La Responsabilidad Social Corporativa en España


JOSE MANUEL ARECES.-
En España, la RSC tiene su origen a finales de los años 90 a través de la Asociación de Instituciones de Inversión Colectiva y Fondos de Pensiones (INVERCO) que introduce el concepto de Inversión Social Responsable. Siguiendo las tendencias mundiales de RSC, las organizaciones sociales intentaban fomentar el ahorro responsable, si bien para poder incluir empresas españolas en las carteras de determinados fondos de inversión y de otros productos éticos financieros era necesario conocer la situación del entramado empresarial español en este ámbito.
Por otro lado, la cada vez mayor internacionalización de las empresas españolas provocó que la sociedad se preocupara por el comportamiento de estas empresas fuera de nuestras fronteras. De esta forma, los grupos de interés han ido presionando hasta transformar progresivamente los valores y perspectivas de la actividad empresarial. Hoy en día, los empresarios están cada vez más convencidos de que el éxito comercial y los beneficios duraderos para sus accionistas no se obtienen únicamente con una maximización de los beneficios a corto plazo, sino con un comportamiento orientado por el mercado, pero responsable.
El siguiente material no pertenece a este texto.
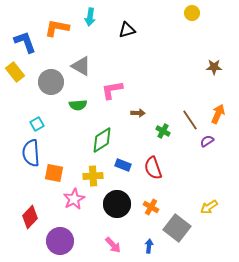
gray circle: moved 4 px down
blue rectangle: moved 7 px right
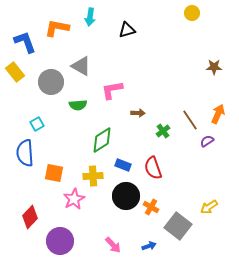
green cross: rotated 24 degrees clockwise
blue semicircle: moved 6 px left
black circle: moved 9 px right, 8 px up
gray square: moved 1 px right, 2 px up
blue arrow: rotated 64 degrees clockwise
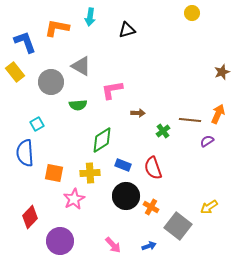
brown star: moved 8 px right, 5 px down; rotated 21 degrees counterclockwise
brown line: rotated 50 degrees counterclockwise
yellow cross: moved 3 px left, 3 px up
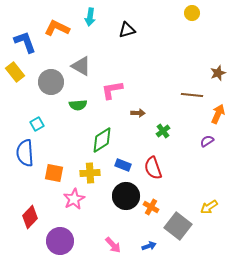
orange L-shape: rotated 15 degrees clockwise
brown star: moved 4 px left, 1 px down
brown line: moved 2 px right, 25 px up
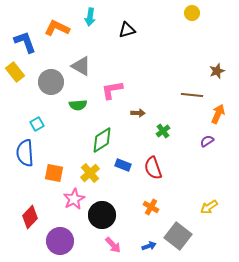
brown star: moved 1 px left, 2 px up
yellow cross: rotated 36 degrees counterclockwise
black circle: moved 24 px left, 19 px down
gray square: moved 10 px down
Progresivamente, un mayor número de empresas son conscientes de que pueden contribuir al desarrollo sostenible orientando sus operaciones con el fin de favorecer el crecimiento económico y aumentar su competitividad, al tiempo que garantizan la protección del medio ambiente y fomentan la responsabilidad social, incluidos los intereses de los consumidores. Ello, unido a las recientes tendencias de transparencia e información que, en la actualidad se exigen a las empresas (principalmente a aquellas que cotizan en Bolsa), ha dado lugar a que muchas de ellas hayan comenzado a elaborar y publicar informes con las actuaciones responsables en los ámbitos laboral, social y medioambiental que han llevado a cabo durante el año. Para estos informes, que reciben generalmente el nombre de Memorias de Sostenibilidad, en la actualidad la mayoría de las empresas siguen los criterios de elaboración del Global Reporting Initiative (GRI).

De la filantropía desinteresada a la filantropía corporativa estratégica


JOSE MANUEL ARECES.-Las empresas han comenzado a adoptar la RSC no sólo como resultado de presiones de los consumidores, los proveedores, la comunidad, las organizaciones de activistas, los inversionistas, etc. (también llamados en conjunto stakeholders); la RSC es también una actividad estratégica adicional en la competencia comercial.

La empresa desempeña un papel muy importante en la vida de las personas no sólo como generadora de empleo y de riqueza, sino como agente de desarrollo en las comunidades en la que están insertas. Las grandes empresas son conscientes de ello y aprovechan las expectativas que genera la RSC para obtener ventajas competitivas (ayudan ayudándose). La filantropía corporativa ha dejado de ser una actividad autónoma confiada a una fundación y cada vez más forma parte de las estrategias que contribuyen a realizar el objeto social de la empresa.